Il fronte del No pensa al dopo voto e prova a “ritoccare” la riforma per “via ministeriale”. Ma Nordio tira dritto...
«Combatteremo fino all’ultimo secondo affinché vinca il No ma ad un certo punto occorre essere pratici: perché Nordio non sta mantenendo la sua promessa di scrivere insieme le norme attuative della riforma costituzionale sulla separazione delle carriere?». A consegnare al Dubbio questa domanda, carica di insofferenza e fastidio, è una autorevole fonte di Magistratura Indipendente, la corrente da sempre più dialogante con il Governo.
Ma adesso pare che la luna di miele tra Mi e il Ministero della Giustizia sia finita. La causa? Il tentativo delle toghe, andato fino ad ora a vuoto, di stemperare il sorteggio puro per i magistrati che andranno a comporre i due futuri Csm e la determinazione del Ministro nel tirare dritto senza concedere nulla.

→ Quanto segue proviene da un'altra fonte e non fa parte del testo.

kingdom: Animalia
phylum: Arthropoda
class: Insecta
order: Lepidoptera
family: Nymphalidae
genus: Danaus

La norma su cui andremo ad esprimerci nei prossimi mesi recita infatti che mentre per i laici ci sarà un sorteggio chiaramente temperato, i togati saranno estratti a sorte tra giudici e pm, «nel numero e secondo le procedure previsti dalla legge». Un sorteggio puro, in sintesi. Ma è in quella ultima espressione, ossia nella possibilità di prevedere dei correttivi, che la magistratura aveva riposto l’auspicio di poter........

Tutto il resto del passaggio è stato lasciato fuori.